• _BRIEF_
Using only the records, tally the lines with "copies" in them and state that total by itself.

• _STUDY MATERIAL_
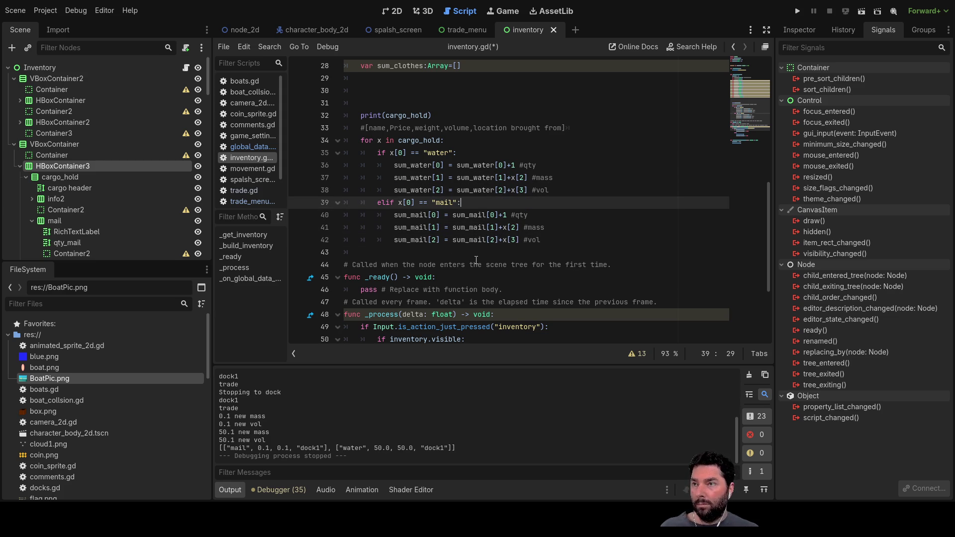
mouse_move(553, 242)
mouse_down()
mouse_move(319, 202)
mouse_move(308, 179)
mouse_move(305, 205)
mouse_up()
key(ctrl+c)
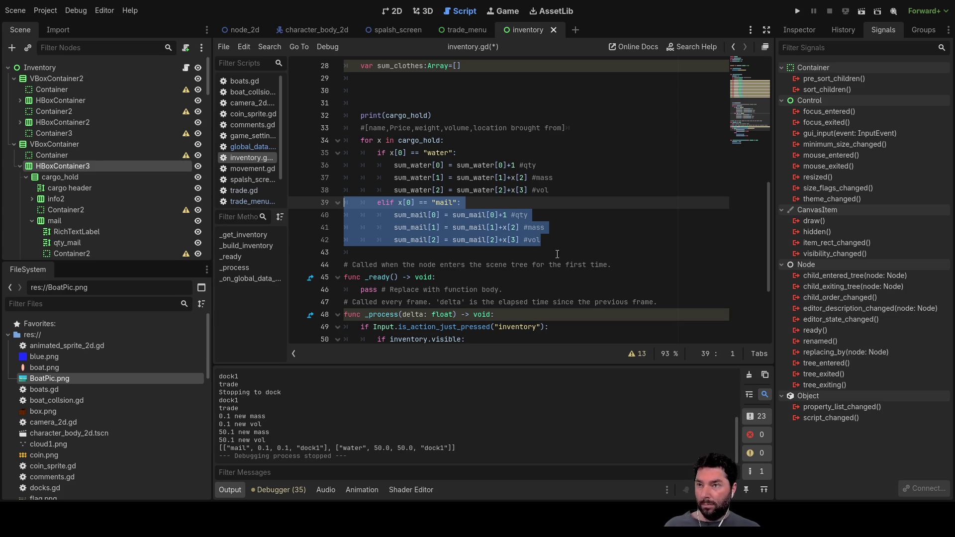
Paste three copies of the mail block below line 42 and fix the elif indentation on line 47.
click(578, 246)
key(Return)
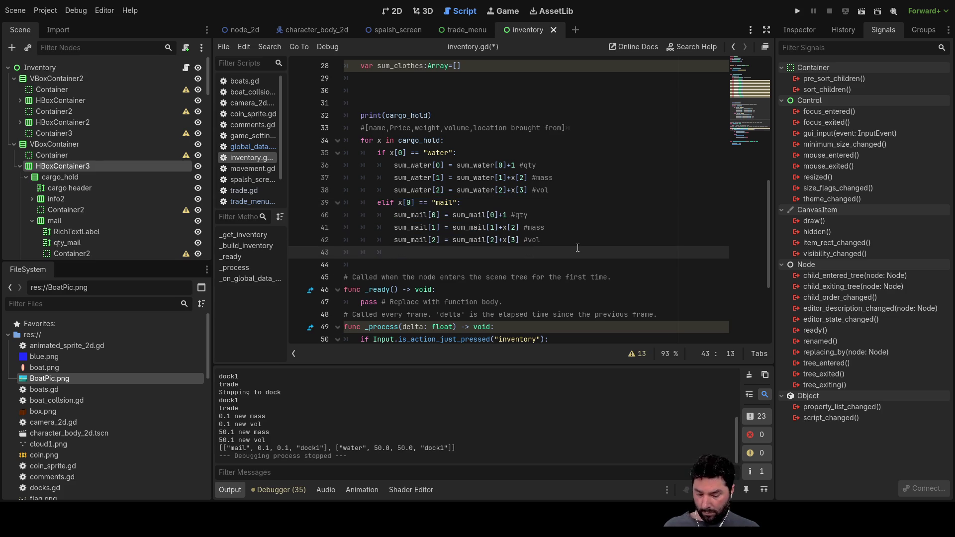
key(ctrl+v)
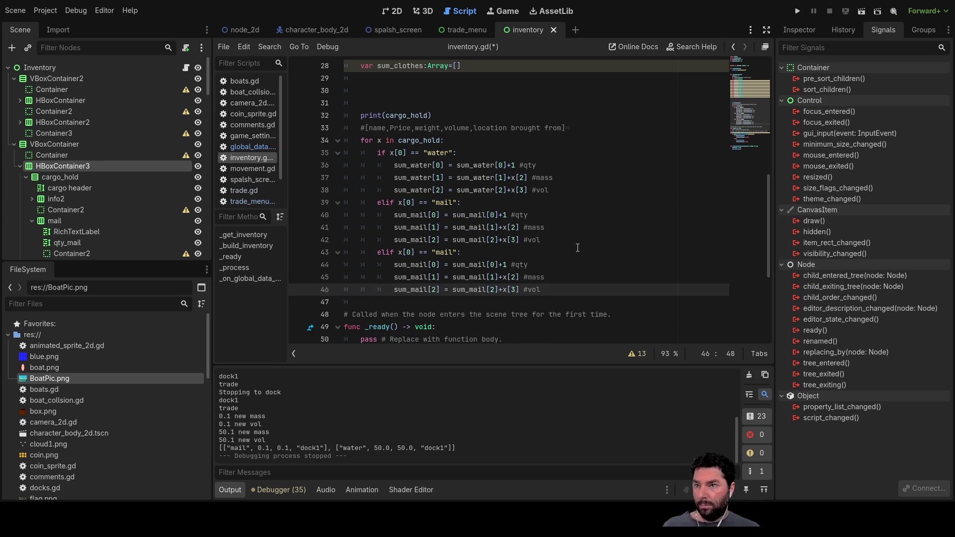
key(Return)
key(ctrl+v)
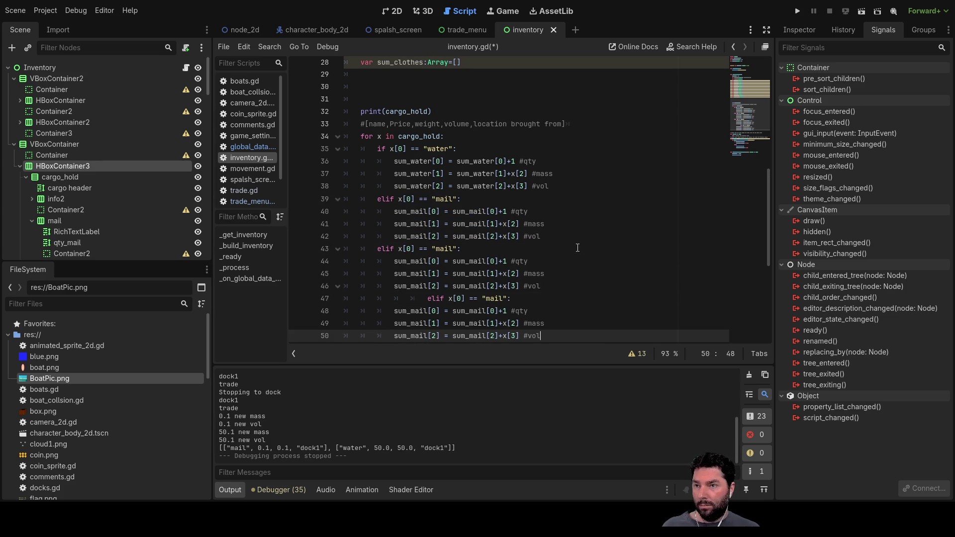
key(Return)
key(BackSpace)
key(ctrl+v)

--

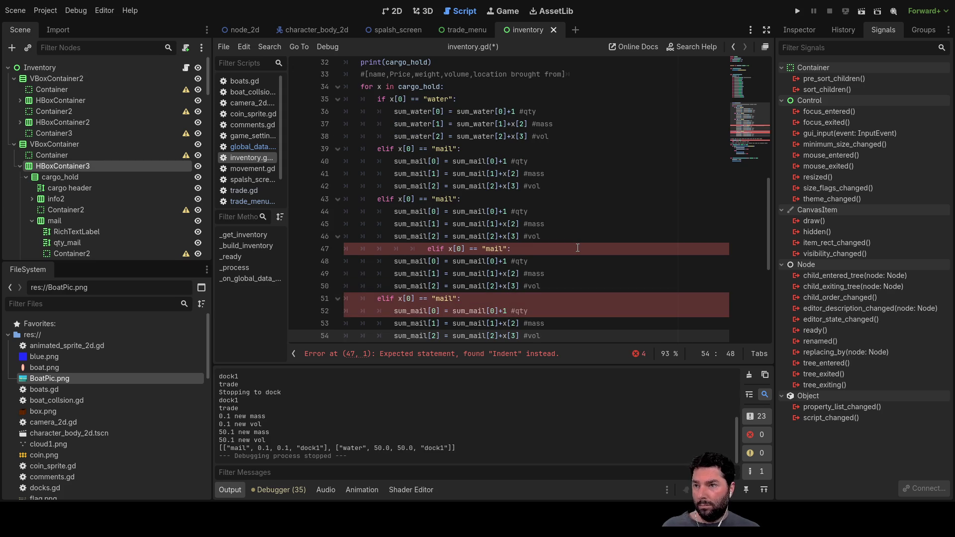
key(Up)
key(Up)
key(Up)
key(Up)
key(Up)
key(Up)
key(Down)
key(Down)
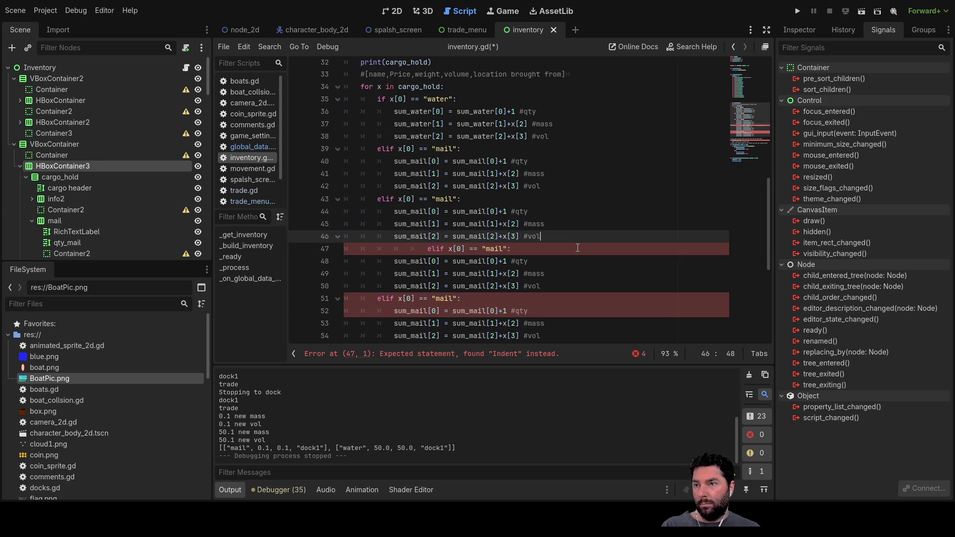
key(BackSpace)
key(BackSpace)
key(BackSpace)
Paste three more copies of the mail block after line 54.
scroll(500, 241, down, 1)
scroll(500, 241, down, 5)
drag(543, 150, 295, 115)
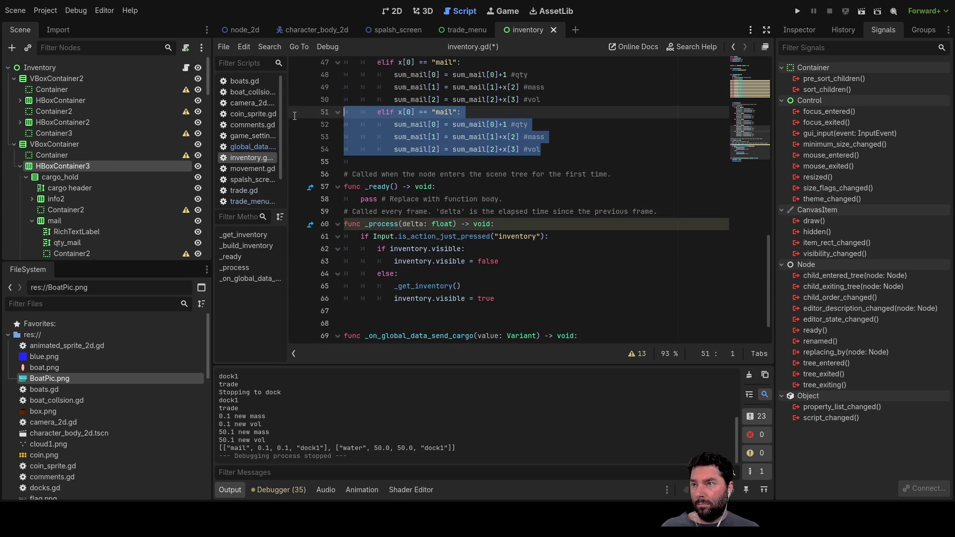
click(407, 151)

...

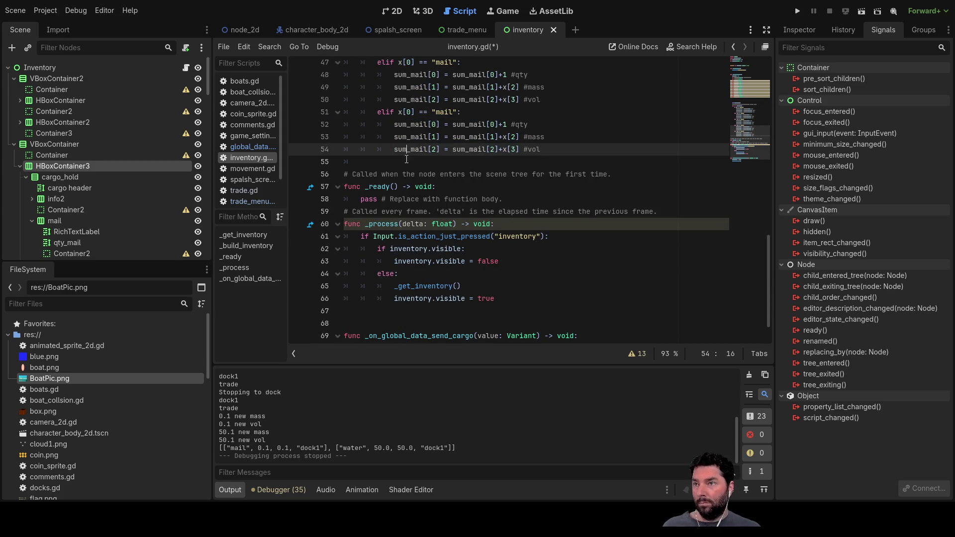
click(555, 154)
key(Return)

• _WRITTEN REPLY_
2